Zudem ist hier anzuführen, dass das von B angeführte Restwertangebot sich auf das unreparierte Fahrzeug bezog und zu dem Zeitpunkt, als der Kläger das Fahrzeug in Eigenregie repariert und weiterverkauft hat (nämlich am 15. Oktober 2008), längst abgelaufen war. (31.Juli 2008). In einer solchen Situation muss der Geschädigte grundsätzlich nicht den Haftpflichtversicherer über den nunmehr beabsichtigten Verkauf seines Fahrzeugs informieren und ihm zur Einholung neuer Angebote Gelegenheit geben, weil andernfalls die dem Geschädigten nach § 249 Abs. 2 Satz 1 BGB zustehende Ersetzungsbefugnis unterlaufen würde, die ihm die Möglichkeit der Schadensbehebung in eigener Regie eröffnet und deshalb auf seine individuelle Situation und die konkreten Gegebenheiten des Schadensfalles abstellt (vgl. Senatsurteile vom 12. Juli 2005 – VI ZR 132/ 04, VersR 2005, 1448 m. w. N.). Dies entspricht dem gesetzlichen Bild des Schadensersatzes, nach dem der Geschädigte Herr des Restitutionsgeschehens ist und grundsätzlich selbst bestimmen darf, wie er mit der beschädigten Sache verfährt (vgl.

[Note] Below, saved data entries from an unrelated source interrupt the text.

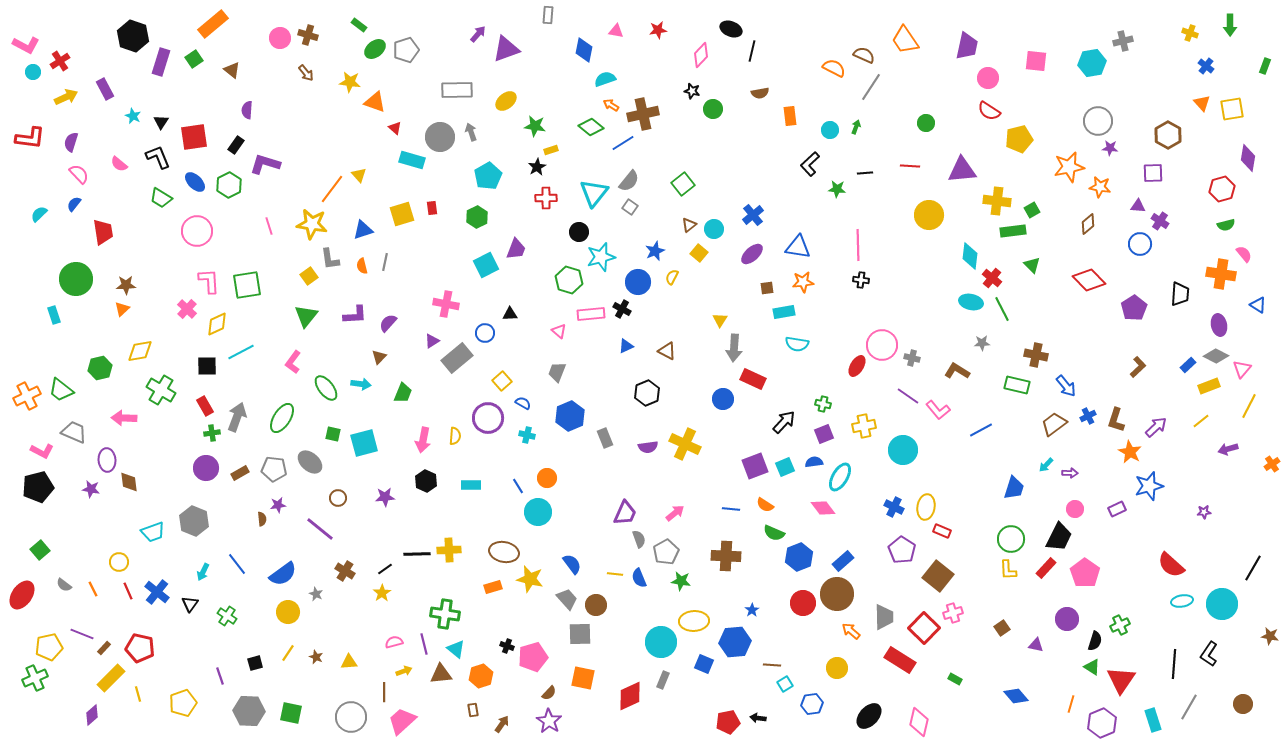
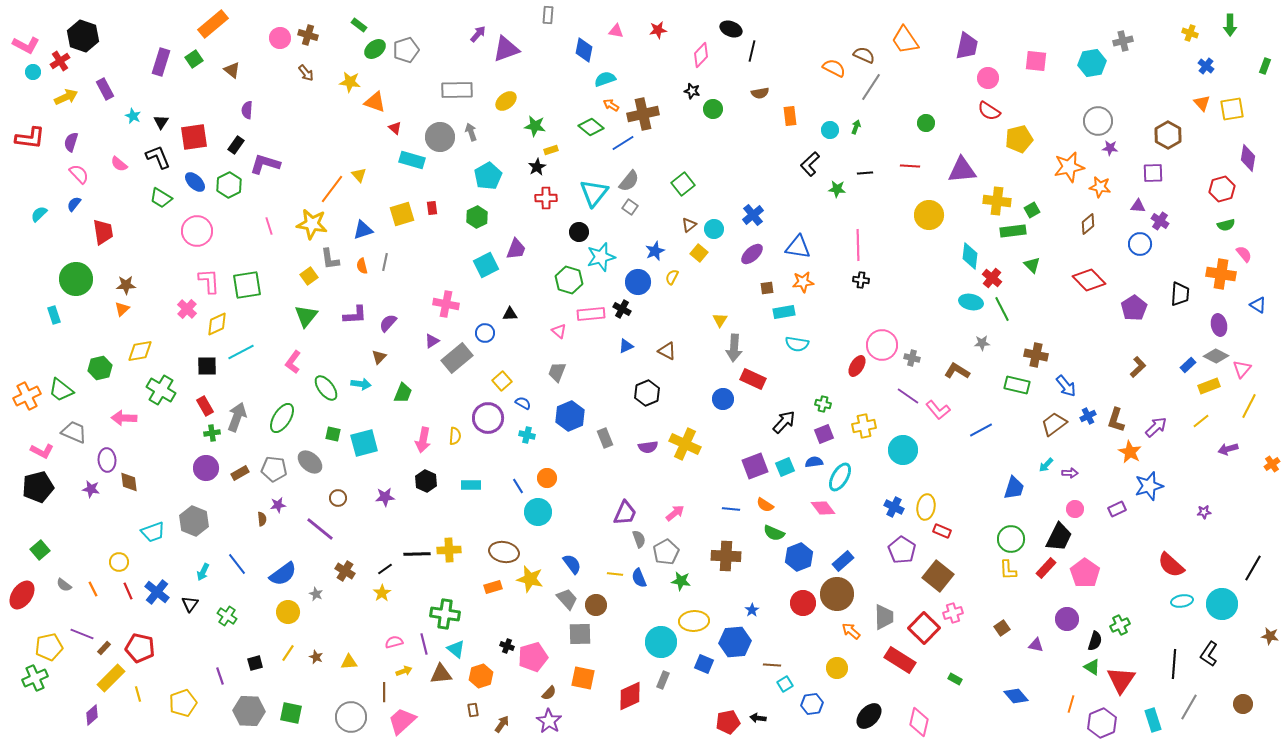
black hexagon at (133, 36): moved 50 px left
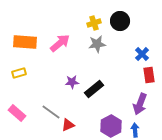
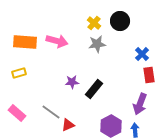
yellow cross: rotated 32 degrees counterclockwise
pink arrow: moved 3 px left, 2 px up; rotated 55 degrees clockwise
black rectangle: rotated 12 degrees counterclockwise
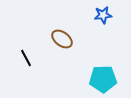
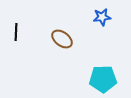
blue star: moved 1 px left, 2 px down
black line: moved 10 px left, 26 px up; rotated 30 degrees clockwise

Senatsurteile vom 23. März 1976 – VI ZR 41/ 74, BGHZ 66, 239, 246 und vom 30. November 1999 – VI ZR 219/ 98, BGHZ 143, 189, 194 f.).
Ergebnis:
Im vorliegenden Fall ist also – entgegen der Auffassung des B – der Restwert in Höhe von 18.000 Euro zugrundezulegen.
Zum Abschluss noch die Leitsätze des Urteils:
1. Ein Unfallgeschädigter kann (fiktiv) die vom Sachverständigen geschätzten Reparaturkosten bis zur Höhe des Wiederbeschaffungswerts in der Regel nur abrechnen, wenn er das Fahrzeug mindestens sechs Monate weiternutzt und es zu diesem Zweck – falls erforderlich – verkehrssicher (teil-)reparieren lässt.
2. Vor Ablauf der Sechs-Monats-Frist kann der Geschädigte, der sein Fahrzeug tatsächlich repariert oder reparieren lässt, Reparaturkosten, die den Wiederbeschaffungswert nicht übersteigen, regelmäßig nur ersetzt verlangen, wenn er den konkret angefallenen Reparaturaufwand geltend macht.